> Given information:
□ □ □

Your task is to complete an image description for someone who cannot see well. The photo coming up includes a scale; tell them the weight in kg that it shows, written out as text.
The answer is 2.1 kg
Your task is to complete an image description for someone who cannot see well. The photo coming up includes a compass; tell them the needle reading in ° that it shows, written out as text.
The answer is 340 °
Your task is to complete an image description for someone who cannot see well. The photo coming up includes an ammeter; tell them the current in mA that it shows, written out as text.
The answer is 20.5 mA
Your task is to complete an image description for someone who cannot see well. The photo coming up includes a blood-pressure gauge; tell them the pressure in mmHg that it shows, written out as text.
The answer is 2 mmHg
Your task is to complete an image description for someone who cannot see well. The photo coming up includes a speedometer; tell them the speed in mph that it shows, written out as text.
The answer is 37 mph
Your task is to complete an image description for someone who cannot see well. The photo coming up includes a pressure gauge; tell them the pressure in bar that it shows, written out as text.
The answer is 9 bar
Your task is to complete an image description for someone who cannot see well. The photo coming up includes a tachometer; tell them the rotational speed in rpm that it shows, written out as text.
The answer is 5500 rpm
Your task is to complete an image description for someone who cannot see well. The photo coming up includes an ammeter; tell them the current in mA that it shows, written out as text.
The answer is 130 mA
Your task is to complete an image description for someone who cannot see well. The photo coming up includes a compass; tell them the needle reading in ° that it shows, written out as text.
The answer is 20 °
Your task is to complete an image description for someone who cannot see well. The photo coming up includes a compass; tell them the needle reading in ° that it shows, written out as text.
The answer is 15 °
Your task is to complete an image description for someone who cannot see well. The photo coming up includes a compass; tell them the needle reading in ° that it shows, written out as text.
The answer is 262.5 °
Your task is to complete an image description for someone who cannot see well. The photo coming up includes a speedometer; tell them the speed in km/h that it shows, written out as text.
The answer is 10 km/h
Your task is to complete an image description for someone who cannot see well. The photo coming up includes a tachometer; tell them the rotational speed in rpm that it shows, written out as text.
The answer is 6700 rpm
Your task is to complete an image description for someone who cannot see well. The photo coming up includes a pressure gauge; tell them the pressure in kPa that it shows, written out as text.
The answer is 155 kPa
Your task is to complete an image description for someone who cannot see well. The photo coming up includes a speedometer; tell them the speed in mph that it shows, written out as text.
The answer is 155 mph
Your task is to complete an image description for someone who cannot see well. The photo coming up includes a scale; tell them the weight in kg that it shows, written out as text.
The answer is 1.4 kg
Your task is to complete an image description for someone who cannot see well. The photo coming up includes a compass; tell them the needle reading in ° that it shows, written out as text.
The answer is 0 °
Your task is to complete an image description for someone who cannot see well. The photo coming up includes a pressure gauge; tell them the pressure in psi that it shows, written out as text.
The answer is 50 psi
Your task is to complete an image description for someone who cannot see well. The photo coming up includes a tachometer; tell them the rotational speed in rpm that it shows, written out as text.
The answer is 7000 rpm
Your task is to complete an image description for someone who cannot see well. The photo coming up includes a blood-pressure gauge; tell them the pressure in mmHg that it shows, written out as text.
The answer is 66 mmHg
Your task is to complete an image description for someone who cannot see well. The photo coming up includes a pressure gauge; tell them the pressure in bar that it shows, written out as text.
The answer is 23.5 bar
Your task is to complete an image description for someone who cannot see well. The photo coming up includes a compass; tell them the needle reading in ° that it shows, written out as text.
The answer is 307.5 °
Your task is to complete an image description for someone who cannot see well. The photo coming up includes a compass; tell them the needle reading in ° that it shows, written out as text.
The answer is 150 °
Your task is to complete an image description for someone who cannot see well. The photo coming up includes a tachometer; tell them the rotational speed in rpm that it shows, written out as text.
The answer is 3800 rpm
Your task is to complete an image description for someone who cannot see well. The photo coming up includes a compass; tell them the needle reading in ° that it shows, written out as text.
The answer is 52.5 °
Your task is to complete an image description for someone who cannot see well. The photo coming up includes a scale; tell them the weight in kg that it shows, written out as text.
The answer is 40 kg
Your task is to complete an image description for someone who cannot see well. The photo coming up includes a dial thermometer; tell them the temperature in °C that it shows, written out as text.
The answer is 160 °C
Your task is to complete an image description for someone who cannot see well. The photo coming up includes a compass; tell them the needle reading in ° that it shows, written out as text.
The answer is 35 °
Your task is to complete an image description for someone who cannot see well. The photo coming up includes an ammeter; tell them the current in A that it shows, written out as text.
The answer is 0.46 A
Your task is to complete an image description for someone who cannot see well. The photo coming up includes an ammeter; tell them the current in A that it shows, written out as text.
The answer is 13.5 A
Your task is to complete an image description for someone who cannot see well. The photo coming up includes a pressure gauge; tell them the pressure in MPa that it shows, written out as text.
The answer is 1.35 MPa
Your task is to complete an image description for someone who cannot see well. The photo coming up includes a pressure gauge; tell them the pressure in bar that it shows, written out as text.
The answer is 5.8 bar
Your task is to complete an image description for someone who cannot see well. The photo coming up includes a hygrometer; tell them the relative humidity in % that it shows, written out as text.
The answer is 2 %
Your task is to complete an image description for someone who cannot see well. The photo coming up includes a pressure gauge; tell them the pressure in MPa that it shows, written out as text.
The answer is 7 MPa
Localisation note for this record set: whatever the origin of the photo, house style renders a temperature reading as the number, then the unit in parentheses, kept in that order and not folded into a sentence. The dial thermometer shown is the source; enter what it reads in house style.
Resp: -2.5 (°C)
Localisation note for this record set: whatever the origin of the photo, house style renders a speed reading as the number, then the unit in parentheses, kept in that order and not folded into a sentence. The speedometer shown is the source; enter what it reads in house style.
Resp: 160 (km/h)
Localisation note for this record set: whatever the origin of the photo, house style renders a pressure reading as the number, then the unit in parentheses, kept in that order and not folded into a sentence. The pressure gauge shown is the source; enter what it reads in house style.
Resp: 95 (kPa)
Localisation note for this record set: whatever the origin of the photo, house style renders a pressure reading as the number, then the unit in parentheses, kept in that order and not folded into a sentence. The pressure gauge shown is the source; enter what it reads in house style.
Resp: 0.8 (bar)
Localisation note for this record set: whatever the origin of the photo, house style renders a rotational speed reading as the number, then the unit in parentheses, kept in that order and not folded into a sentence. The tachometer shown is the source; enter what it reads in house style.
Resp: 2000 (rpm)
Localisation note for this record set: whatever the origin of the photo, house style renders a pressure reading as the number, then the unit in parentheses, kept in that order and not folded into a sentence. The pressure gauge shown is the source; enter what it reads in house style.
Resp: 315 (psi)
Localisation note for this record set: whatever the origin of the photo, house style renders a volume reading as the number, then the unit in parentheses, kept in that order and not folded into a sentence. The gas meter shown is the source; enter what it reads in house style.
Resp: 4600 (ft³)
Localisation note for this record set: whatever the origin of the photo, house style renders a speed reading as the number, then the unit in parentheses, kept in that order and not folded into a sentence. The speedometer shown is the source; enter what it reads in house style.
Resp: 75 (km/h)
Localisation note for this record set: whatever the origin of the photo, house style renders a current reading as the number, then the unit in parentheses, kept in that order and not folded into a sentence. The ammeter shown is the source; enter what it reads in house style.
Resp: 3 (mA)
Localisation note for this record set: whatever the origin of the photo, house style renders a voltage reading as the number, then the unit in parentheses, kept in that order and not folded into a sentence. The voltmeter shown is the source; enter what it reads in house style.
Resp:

□ □ □

> Your instructions:
Revise every item above, changing each "someone who cannot see well" to "a reader with low vision" and leaving the rest of the wording as it is.

> Completed task:
Your task is to complete an image description for a reader with low vision. The photo coming up includes a scale; tell them the weight in kg that it shows, written out as text.
The answer is 2.1 kg
Your task is to complete an image description for a reader with low vision. The photo coming up includes a compass; tell them the needle reading in ° that it shows, written out as text.
The answer is 340 °
Your task is to complete an image description for a reader with low vision. The photo coming up includes an ammeter; tell them the current in mA that it shows, written out as text.
The answer is 20.5 mA
Your task is to complete an image description for a reader with low vision. The photo coming up includes a blood-pressure gauge; tell them the pressure in mmHg that it shows, written out as text.
The answer is 2 mmHg
Your task is to complete an image description for a reader with low vision. The photo coming up includes a speedometer; tell them the speed in mph that it shows, written out as text.
The answer is 37 mph
Your task is to complete an image description for a reader with low vision. The photo coming up includes a pressure gauge; tell them the pressure in bar that it shows, written out as text.
The answer is 9 bar
Your task is to complete an image description for a reader with low vision. The photo coming up includes a tachometer; tell them the rotational speed in rpm that it shows, written out as text.
The answer is 5500 rpm
Your task is to complete an image description for a reader with low vision. The photo coming up includes an ammeter; tell them the current in mA that it shows, written out as text.
The answer is 130 mA
Your task is to complete an image description for a reader with low vision. The photo coming up includes a compass; tell them the needle reading in ° that it shows, written out as text.
The answer is 20 °
Your task is to complete an image description for a reader with low vision. The photo coming up includes a compass; tell them the needle reading in ° that it shows, written out as text.
The answer is 15 °
Your task is to complete an image description for a reader with low vision. The photo coming up includes a compass; tell them the needle reading in ° that it shows, written out as text.
The answer is 262.5 °
Your task is to complete an image description for a reader with low vision. The photo coming up includes a speedometer; tell them the speed in km/h that it shows, written out as text.
The answer is 10 km/h
Your task is to complete an image description for a reader with low vision. The photo coming up includes a tachometer; tell them the rotational speed in rpm that it shows, written out as text.
The answer is 6700 rpm
Your task is to complete an image description for a reader with low vision. The photo coming up includes a pressure gauge; tell them the pressure in kPa that it shows, written out as text.
The answer is 155 kPa
Your task is to complete an image description for a reader with low vision. The photo coming up includes a speedometer; tell them the speed in mph that it shows, written out as text.
The answer is 155 mph
Your task is to complete an image description for a reader with low vision. The photo coming up includes a scale; tell them the weight in kg that it shows, written out as text.
The answer is 1.4 kg
Your task is to complete an image description for a reader with low vision. The photo coming up includes a compass; tell them the needle reading in ° that it shows, written out as text.
The answer is 0 °
Your task is to complete an image description for a reader with low vision. The photo coming up includes a pressure gauge; tell them the pressure in psi that it shows, written out as text.
The answer is 50 psi
Your task is to complete an image description for a reader with low vision. The photo coming up includes a tachometer; tell them the rotational speed in rpm that it shows, written out as text.
The answer is 7000 rpm
Your task is to complete an image description for a reader with low vision. The photo coming up includes a blood-pressure gauge; tell them the pressure in mmHg that it shows, written out as text.
The answer is 66 mmHg
Your task is to complete an image description for a reader with low vision. The photo coming up includes a pressure gauge; tell them the pressure in bar that it shows, written out as text.
The answer is 23.5 bar
Your task is to complete an image description for a reader with low vision. The photo coming up includes a compass; tell them the needle reading in ° that it shows, written out as text.
The answer is 307.5 °
Your task is to complete an image description for a reader with low vision. The photo coming up includes a compass; tell them the needle reading in ° that it shows, written out as text.
The answer is 150 °
Your task is to complete an image description for a reader with low vision. The photo coming up includes a tachometer; tell them the rotational speed in rpm that it shows, written out as text.
The answer is 3800 rpm
Your task is to complete an image description for a reader with low vision. The photo coming up includes a compass; tell them the needle reading in ° that it shows, written out as text.
The answer is 52.5 °
Your task is to complete an image description for a reader with low vision. The photo coming up includes a scale; tell them the weight in kg that it shows, written out as text.
The answer is 40 kg
Your task is to complete an image description for a reader with low vision. The photo coming up includes a dial thermometer; tell them the temperature in °C that it shows, written out as text.
The answer is 160 °C
Your task is to complete an image description for a reader with low vision. The photo coming up includes a compass; tell them the needle reading in ° that it shows, written out as text.
The answer is 35 °
Your task is to complete an image description for a reader with low vision. The photo coming up includes an ammeter; tell them the current in A that it shows, written out as text.
The answer is 0.46 A
Your task is to complete an image description for a reader with low vision. The photo coming up includes an ammeter; tell them the current in A that it shows, written out as text.
The answer is 13.5 A
Your task is to complete an image description for a reader with low vision. The photo coming up includes a pressure gauge; tell them the pressure in MPa that it shows, written out as text.
The answer is 1.35 MPa
Your task is to complete an image description for a reader with low vision. The photo coming up includes a pressure gauge; tell them the pressure in bar that it shows, written out as text.
The answer is 5.8 bar
Your task is to complete an image description for a reader with low vision. The photo coming up includes a hygrometer; tell them the relative humidity in % that it shows, written out as text.
The answer is 2 %
Your task is to complete an image description for a reader with low vision. The photo coming up includes a pressure gauge; tell them the pressure in MPa that it shows, written out as text.
The answer is 7 MPa
Localisation note for this record set: whatever the origin of the photo, house style renders a temperature reading as the number, then the unit in parentheses, kept in that order and not folded into a sentence. The dial thermometer shown is the source; enter what it reads in house style.
Resp: -2.5 (°C)
Localisation note for this record set: whatever the origin of the photo, house style renders a speed reading as the number, then the unit in parentheses, kept in that order and not folded into a sentence. The speedometer shown is the source; enter what it reads in house style.
Resp: 160 (km/h)
Localisation note for this record set: whatever the origin of the photo, house style renders a pressure reading as the number, then the unit in parentheses, kept in that order and not folded into a sentence. The pressure gauge shown is the source; enter what it reads in house style.
Resp: 95 (kPa)
Localisation note for this record set: whatever the origin of the photo, house style renders a pressure reading as the number, then the unit in parentheses, kept in that order and not folded into a sentence. The pressure gauge shown is the source; enter what it reads in house style.
Resp: 0.8 (bar)
Localisation note for this record set: whatever the origin of the photo, house style renders a rotational speed reading as the number, then the unit in parentheses, kept in that order and not folded into a sentence. The tachometer shown is the source; enter what it reads in house style.
Resp: 2000 (rpm)
Localisation note for this record set: whatever the origin of the photo, house style renders a pressure reading as the number, then the unit in parentheses, kept in that order and not folded into a sentence. The pressure gauge shown is the source; enter what it reads in house style.
Resp: 315 (psi)
Localisation note for this record set: whatever the origin of the photo, house style renders a volume reading as the number, then the unit in parentheses, kept in that order and not folded into a sentence. The gas meter shown is the source; enter what it reads in house style.
Resp: 4600 (ft³)
Localisation note for this record set: whatever the origin of the photo, house style renders a speed reading as the number, then the unit in parentheses, kept in that order and not folded into a sentence. The speedometer shown is the source; enter what it reads in house style.
Resp: 75 (km/h)
Localisation note for this record set: whatever the origin of the photo, house style renders a current reading as the number, then the unit in parentheses, kept in that order and not folded into a sentence. The ammeter shown is the source; enter what it reads in house style.
Resp: 3 (mA)
Localisation note for this record set: whatever the origin of the photo, house style renders a voltage reading as the number, then the unit in parentheses, kept in that order and not folded into a sentence. The voltmeter shown is the source; enter what it reads in house style.
Resp:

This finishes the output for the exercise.